How Biomass is Converted to Synthetic Products
By deconstructing the biomass organic molecules and re-arranging them we can produce ultra clean equivalents for the fuel and other commercial products in wide use.
Referring to the diagram below, when organic material is heated in the absence of oxygen it breaks down to make a gas - this is known as destructive distillation which has a long history of exploitation by mankind. If a bit of oxygen is added to the pyrolytic process , the some of the carbon and hydrogen in the organic matter react with the oxygen generating heat and various gases. This starts by the formation of hydrogen, carbon monoxide, carbon dioxide and water vapor and as more oxygen is added the carbon and hydrogen continue to oxidize until it is all converted to carbon dioxide and water. Complete combustion occurs when enough oxygen is added to oxidize all of the hydrogen and carbon.
Three types of thermal decomposition of organic matter are recognized as follow:
Pyrolysis which is the heating of the waste in the absence of air or oxygen to cause thermal decomposition of the organic fraction. In this process a wide range of organic molecules is produced as well as a significant residue of carbon and long chain hydrocarbons.
Gasification which is the thermal decomposition of the organic fraction using sufficient oxygen or air along with steam so as to render all hydrocarbon species into a combination of hydrogen, carbon monoxide and carbon dioxide. The relative concentration of these products varies in accordance with the amount of oxygen added and other process parameters.
Combustion which is the thermal decomposition of the organic fraction in excess oxygen or air resulting in the oxidation of the hydrocarbon species into water, carbon dioxide and other gases depending on what other elements are present in the hydrocarbons
Applied Gasification
In the gasification process, the aim is to produce a maximum amount of carbon monoxide and hydrogen and a minimum amount of water and carbon dioxide. The carbon monoxide and hydrogen are then cleaned and are passed through a synthesis stage where they react to form the basic organic molecule building block CH2 . Using the appropriate catalysts this building block can be combined in various ways to form chains and branches resulting in a mixture of various organic molecules corresponding to the desired product such as ultra clean Diesel fuel, gasoline, aviation fuel, methanol, polymers and so on.
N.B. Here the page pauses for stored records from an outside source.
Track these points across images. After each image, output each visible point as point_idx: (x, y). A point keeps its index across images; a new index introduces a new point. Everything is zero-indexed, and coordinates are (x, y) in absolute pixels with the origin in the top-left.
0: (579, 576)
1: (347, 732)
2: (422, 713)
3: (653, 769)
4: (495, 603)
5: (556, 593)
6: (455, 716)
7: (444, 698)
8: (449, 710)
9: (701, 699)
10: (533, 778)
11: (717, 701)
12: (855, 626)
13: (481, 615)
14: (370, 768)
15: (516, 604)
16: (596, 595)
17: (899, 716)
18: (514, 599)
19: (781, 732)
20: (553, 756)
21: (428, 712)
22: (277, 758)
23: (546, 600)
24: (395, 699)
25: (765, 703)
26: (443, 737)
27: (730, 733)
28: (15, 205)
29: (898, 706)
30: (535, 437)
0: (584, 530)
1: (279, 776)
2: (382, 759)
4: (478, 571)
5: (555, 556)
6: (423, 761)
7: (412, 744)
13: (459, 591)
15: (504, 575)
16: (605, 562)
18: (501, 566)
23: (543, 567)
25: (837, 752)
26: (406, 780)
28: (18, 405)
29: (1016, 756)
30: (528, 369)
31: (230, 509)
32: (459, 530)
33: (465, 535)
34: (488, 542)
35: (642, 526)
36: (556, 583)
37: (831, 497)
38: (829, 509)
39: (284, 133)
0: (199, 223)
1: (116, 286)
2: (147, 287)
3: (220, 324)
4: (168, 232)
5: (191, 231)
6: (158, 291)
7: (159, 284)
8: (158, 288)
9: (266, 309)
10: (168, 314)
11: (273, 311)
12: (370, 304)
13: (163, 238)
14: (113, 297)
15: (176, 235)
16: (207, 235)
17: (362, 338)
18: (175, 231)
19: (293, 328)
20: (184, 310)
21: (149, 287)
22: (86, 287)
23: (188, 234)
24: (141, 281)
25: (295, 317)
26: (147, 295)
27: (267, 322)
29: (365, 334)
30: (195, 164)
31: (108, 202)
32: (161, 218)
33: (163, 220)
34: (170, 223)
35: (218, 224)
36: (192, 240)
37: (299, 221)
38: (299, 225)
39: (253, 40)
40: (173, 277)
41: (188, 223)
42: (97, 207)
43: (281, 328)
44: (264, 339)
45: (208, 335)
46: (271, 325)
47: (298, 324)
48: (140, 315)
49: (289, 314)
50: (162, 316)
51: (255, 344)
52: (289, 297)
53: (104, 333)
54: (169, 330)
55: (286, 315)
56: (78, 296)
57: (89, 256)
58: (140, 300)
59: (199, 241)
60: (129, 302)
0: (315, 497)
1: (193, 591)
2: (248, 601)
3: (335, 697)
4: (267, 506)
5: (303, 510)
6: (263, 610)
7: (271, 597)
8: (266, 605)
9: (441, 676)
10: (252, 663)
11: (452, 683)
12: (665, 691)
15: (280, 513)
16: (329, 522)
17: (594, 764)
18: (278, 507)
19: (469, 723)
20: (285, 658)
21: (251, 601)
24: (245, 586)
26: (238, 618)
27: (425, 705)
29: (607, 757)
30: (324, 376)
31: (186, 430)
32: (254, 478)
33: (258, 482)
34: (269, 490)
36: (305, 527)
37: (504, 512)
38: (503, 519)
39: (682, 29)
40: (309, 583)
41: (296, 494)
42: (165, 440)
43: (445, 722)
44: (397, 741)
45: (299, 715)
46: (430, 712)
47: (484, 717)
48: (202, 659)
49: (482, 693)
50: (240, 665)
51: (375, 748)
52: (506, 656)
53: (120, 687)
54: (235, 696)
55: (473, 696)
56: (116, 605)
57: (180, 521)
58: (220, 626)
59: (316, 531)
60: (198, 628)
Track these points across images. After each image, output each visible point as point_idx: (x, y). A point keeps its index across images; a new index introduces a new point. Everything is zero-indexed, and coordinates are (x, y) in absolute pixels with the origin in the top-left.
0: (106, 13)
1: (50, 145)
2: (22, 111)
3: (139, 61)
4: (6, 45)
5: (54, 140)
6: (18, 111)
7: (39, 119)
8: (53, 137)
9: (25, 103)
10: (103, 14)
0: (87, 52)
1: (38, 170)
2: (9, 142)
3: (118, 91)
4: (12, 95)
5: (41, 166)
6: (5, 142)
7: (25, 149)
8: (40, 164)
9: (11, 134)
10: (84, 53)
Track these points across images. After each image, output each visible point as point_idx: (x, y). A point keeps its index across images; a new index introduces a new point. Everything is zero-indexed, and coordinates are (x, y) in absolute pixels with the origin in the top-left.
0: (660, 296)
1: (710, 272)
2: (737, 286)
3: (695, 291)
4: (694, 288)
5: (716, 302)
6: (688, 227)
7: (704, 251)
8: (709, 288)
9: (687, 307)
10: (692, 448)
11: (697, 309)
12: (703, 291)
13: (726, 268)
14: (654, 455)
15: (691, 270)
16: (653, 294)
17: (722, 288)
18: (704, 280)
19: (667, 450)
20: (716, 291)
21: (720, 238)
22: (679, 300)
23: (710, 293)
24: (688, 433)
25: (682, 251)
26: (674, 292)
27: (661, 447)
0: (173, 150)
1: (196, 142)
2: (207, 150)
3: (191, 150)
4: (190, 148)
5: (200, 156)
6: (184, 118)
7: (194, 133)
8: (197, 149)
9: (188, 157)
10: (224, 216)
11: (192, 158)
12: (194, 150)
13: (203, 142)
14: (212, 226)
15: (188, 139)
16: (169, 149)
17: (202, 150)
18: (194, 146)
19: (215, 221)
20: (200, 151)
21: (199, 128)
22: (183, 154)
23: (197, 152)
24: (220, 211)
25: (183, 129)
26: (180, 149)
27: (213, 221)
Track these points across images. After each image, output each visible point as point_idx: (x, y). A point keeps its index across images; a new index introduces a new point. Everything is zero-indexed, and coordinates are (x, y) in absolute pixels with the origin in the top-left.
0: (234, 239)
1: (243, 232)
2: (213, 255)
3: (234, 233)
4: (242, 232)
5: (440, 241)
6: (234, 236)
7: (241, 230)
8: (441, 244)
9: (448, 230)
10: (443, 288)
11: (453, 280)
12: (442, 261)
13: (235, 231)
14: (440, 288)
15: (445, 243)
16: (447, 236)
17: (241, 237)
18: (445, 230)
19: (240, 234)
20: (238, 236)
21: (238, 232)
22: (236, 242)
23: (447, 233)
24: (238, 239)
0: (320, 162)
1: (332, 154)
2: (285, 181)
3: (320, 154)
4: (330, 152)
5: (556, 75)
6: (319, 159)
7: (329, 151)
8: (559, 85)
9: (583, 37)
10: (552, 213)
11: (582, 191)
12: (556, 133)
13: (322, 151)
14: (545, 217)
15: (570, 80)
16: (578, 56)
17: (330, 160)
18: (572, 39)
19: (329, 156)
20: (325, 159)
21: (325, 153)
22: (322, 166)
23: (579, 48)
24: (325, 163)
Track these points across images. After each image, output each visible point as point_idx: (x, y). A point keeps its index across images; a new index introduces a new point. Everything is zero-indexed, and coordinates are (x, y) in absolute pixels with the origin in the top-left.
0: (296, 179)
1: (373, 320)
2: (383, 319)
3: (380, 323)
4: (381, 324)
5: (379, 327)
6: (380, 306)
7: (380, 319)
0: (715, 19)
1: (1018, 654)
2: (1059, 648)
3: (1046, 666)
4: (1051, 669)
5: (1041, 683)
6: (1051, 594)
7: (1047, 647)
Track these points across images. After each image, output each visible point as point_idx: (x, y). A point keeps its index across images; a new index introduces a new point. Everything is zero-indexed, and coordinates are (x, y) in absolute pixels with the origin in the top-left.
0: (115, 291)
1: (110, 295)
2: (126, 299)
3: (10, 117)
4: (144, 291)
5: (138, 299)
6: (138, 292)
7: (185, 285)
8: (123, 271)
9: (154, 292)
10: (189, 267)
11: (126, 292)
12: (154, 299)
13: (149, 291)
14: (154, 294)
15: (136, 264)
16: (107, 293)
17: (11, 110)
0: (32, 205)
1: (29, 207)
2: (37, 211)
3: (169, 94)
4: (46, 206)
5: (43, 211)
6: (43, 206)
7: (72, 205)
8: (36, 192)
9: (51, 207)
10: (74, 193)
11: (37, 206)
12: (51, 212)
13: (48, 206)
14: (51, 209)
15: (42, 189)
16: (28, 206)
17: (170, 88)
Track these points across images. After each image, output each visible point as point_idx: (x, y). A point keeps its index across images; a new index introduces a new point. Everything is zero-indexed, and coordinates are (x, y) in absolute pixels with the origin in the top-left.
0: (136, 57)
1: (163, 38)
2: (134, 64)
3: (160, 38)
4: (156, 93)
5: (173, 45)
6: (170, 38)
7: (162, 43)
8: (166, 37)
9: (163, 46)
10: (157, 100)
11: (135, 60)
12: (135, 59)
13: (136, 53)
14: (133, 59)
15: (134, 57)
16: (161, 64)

The following diagram illustrates the possibilities possibilities of gasification to synthesis:
As can be seen in reading the diagram from left to right, waste and biomass goes into the process but no waste or non-commercial residue exits the process. This is in tune with the objective of protecting the ecology of our world and a desirable departure from the primitive practice of simply burying waste.
One of the more interesting products is hydrogen which is regarded by many to be the fuel of the future.